═══ Supplied records

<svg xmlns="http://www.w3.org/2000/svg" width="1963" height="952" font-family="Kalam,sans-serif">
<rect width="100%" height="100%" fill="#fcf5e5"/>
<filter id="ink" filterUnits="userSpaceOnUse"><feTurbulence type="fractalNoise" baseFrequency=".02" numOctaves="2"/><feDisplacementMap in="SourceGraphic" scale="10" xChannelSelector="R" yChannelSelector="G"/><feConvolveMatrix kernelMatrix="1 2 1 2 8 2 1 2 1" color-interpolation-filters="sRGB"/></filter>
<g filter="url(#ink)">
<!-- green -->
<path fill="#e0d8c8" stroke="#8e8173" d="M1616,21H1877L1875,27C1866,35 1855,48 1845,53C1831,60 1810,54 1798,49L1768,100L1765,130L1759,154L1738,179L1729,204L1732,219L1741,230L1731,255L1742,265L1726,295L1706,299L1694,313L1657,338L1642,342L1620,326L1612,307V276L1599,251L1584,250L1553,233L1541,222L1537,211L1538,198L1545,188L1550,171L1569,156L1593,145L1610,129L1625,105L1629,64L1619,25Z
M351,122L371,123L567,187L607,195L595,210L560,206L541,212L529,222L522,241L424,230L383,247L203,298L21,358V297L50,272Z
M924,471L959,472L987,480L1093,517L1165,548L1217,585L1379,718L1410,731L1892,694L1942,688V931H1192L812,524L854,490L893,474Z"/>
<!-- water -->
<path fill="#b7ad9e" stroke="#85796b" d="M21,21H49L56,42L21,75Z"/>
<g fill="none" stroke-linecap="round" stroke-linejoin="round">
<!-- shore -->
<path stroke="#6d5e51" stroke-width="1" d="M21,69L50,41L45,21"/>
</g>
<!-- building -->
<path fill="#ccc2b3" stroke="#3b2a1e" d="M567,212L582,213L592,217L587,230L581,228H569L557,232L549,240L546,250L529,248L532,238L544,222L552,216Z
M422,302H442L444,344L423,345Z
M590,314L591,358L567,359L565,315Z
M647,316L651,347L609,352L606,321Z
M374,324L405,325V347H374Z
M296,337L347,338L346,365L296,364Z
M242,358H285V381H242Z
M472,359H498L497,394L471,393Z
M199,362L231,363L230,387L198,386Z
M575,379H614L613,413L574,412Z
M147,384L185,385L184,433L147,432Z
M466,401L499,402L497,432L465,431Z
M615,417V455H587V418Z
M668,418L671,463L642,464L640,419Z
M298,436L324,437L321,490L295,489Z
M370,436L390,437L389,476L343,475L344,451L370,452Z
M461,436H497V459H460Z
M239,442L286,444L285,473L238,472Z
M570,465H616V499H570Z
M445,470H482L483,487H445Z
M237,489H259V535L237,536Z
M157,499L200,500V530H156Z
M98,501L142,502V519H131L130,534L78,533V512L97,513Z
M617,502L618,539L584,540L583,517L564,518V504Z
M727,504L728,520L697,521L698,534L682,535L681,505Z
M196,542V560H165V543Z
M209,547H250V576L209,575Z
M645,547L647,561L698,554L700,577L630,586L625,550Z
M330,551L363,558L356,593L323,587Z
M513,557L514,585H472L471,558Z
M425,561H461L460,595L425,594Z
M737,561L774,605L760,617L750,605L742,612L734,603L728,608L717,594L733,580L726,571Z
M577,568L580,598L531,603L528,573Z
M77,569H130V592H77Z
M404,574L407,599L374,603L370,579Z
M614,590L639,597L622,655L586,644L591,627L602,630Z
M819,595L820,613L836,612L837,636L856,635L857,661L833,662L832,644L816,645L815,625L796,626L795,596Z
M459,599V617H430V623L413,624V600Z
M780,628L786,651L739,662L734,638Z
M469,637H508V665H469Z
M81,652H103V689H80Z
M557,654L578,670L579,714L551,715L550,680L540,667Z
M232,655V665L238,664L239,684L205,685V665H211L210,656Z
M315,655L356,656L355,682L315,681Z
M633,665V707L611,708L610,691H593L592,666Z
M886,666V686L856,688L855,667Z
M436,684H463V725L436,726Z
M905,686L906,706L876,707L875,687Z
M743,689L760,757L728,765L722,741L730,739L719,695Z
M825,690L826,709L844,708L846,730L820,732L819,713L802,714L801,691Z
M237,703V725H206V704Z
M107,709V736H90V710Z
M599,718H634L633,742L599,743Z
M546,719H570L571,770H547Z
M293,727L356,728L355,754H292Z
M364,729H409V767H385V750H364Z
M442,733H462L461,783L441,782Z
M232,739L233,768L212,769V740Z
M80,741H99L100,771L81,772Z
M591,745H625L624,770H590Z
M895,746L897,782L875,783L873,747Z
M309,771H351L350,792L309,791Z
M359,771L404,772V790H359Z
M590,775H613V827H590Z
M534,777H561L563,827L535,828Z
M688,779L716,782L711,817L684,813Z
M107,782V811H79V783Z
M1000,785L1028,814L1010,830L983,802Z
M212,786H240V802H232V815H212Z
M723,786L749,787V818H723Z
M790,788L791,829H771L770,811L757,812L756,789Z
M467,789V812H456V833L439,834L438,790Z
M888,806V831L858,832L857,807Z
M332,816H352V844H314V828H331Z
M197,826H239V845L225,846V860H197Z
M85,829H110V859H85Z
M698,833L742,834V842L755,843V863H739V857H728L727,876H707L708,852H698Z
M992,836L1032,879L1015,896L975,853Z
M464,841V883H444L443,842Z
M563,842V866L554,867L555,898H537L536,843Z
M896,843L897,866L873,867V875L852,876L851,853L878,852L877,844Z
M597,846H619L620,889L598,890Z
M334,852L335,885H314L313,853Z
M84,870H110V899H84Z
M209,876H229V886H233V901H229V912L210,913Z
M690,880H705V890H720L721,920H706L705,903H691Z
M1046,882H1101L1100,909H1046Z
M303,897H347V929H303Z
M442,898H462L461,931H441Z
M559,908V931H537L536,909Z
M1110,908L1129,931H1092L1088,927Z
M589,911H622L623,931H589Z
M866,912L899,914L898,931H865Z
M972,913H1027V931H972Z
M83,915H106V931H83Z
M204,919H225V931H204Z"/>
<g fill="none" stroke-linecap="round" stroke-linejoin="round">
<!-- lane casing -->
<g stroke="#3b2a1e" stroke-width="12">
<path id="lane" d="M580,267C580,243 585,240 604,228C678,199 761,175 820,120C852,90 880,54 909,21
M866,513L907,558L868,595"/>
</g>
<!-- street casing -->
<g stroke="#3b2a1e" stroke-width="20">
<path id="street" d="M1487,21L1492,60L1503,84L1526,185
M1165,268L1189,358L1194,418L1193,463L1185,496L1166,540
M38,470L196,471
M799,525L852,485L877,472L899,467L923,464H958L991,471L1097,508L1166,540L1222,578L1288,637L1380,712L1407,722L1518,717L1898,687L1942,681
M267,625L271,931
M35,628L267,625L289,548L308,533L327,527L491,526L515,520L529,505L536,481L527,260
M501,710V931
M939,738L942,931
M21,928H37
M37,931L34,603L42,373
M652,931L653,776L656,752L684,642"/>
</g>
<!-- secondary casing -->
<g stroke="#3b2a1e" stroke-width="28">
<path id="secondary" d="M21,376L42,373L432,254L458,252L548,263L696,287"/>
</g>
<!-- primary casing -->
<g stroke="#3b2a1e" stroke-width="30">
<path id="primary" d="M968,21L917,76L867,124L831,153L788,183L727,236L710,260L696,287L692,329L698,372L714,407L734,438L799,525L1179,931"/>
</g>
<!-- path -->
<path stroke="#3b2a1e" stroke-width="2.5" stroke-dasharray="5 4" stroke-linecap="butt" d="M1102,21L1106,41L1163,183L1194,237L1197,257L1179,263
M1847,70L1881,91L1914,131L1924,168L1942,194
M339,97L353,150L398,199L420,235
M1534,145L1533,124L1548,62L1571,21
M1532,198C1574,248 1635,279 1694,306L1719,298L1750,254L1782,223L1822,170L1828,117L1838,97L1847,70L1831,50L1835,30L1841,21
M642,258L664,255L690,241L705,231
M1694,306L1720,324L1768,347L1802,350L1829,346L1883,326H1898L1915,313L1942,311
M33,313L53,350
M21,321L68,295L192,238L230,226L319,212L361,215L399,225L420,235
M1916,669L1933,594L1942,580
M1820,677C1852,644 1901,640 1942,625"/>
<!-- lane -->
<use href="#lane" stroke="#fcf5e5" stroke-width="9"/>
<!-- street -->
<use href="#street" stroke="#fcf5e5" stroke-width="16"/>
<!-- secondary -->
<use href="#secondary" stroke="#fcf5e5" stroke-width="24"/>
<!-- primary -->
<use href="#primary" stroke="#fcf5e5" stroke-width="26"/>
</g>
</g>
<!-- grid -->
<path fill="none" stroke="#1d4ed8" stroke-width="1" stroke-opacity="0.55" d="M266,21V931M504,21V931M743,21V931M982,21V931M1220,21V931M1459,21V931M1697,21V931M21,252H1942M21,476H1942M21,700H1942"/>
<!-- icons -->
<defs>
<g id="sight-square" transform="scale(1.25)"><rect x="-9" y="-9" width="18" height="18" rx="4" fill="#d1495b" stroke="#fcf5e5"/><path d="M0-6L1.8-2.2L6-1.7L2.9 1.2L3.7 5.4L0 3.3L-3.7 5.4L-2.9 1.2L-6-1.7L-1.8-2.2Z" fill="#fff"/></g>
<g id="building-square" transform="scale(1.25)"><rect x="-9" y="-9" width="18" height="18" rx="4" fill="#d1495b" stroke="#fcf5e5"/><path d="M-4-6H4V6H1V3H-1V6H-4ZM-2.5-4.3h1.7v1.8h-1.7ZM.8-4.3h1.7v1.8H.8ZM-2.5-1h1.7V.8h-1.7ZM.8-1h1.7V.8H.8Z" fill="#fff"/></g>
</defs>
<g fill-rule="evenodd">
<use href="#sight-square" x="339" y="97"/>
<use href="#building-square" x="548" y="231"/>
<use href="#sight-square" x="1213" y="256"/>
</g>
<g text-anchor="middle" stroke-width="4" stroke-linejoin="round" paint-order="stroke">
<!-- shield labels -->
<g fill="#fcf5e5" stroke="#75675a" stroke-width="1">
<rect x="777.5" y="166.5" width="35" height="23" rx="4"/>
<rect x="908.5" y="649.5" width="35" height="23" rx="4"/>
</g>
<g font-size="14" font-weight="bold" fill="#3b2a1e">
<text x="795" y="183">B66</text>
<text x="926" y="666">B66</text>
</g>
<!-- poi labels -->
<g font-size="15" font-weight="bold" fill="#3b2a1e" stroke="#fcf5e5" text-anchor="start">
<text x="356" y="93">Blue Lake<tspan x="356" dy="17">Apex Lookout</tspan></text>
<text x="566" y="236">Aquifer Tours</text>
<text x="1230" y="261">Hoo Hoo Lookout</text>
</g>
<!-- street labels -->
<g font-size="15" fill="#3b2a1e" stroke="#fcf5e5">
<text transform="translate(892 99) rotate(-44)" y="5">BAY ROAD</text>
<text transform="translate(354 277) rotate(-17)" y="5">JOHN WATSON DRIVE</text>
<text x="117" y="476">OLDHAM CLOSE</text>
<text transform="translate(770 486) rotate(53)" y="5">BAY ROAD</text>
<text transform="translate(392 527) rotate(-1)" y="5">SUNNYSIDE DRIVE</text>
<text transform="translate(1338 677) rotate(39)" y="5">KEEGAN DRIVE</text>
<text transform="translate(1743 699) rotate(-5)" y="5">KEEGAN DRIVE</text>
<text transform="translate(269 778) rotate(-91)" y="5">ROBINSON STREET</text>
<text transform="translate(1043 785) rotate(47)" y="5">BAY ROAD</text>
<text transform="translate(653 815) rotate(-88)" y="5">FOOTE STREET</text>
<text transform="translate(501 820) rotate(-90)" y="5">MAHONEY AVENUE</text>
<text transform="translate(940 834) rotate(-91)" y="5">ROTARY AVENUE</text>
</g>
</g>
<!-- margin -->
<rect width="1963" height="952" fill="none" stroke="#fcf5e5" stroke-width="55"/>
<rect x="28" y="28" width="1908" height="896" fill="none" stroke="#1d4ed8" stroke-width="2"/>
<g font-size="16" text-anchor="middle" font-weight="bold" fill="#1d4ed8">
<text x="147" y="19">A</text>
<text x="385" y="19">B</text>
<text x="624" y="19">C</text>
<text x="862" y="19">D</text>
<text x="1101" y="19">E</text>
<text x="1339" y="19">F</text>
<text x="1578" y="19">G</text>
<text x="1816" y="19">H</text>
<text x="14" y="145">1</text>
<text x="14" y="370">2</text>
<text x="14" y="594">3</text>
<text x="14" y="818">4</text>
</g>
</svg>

══════

Go over the entries above and say how many lines hold the string "lane", with no other text.

4